Questions to ask Microsoft:
- How should Power Platform deployments be governed across multiple business units?
- What is the typical cost trajectory as usage scales enterprise-wide?
- How do you handle integration with legacy or third-party systems?
Pega
Strengths
Advanced decisioning, case management, multi-channel orchestration. Strong adoption in financial services and healthcare; AI frameworks for next-best-action.
Considerations
Requires certified practitioners, long-term investment, premium pricing, and ongoing specialist involvement.
Best for
Organizations where decisioning and complex case orchestration are strategic differentiators.
Questions to ask Pega:
- How do you balance decisioning depth with deployment speed?
- What internal capabilities are needed to maintain and scale the platform?
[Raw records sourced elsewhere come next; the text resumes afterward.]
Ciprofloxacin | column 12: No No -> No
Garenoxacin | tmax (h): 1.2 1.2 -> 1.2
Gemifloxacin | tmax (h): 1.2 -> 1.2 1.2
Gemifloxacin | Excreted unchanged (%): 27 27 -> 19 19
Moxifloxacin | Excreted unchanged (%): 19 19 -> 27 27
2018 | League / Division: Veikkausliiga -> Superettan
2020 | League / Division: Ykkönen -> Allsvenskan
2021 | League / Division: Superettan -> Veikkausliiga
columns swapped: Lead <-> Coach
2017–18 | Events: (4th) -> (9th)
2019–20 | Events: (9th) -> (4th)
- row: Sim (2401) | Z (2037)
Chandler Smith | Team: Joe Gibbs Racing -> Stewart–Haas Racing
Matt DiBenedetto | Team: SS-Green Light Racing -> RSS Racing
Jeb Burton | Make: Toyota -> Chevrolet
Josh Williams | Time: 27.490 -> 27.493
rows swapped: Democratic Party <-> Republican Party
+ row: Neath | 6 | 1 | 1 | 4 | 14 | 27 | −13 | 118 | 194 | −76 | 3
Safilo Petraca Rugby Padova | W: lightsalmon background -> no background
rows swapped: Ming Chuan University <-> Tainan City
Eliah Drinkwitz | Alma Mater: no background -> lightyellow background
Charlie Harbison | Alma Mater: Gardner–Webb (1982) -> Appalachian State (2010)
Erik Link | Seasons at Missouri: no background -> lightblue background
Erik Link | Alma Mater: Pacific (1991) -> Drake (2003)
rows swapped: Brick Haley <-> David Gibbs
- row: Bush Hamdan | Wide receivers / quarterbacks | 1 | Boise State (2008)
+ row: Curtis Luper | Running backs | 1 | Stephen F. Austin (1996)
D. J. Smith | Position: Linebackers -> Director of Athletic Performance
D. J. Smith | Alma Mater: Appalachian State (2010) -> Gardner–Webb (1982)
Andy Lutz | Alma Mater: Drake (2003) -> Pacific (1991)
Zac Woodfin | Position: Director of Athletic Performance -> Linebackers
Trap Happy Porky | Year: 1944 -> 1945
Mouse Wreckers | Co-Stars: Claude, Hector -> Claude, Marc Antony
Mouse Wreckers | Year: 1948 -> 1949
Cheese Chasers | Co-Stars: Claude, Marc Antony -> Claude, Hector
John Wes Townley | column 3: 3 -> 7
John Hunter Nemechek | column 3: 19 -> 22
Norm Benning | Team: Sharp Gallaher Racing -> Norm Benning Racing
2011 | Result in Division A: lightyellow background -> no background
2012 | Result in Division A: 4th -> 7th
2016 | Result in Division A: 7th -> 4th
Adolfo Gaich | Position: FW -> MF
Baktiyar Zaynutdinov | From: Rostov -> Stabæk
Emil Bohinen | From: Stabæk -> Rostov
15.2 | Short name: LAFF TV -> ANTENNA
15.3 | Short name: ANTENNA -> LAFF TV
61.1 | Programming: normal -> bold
- How does licensing scale as adoption grows across business units?
ServiceNow
Strengths
Mature ITSM and ITOM foundation, strong audit and compliance capabilities. Expanding into HR, operations, and customer workflows.
Considerations
Configuration-first approach can limit rapid experimentation; licensing scales with usage; upgrades require structured testing. Often seen as IT-centric.
Best for
Enterprises prioritizing standardization, governance, and IT service management integration.
Questions to ask ServiceNow:
- How do you support rapid prototyping for business-led initiatives?
- What is the typical timeline from concept to production for cross-functional workflows?
- How do licensing costs evolve as platform adoption scales globally?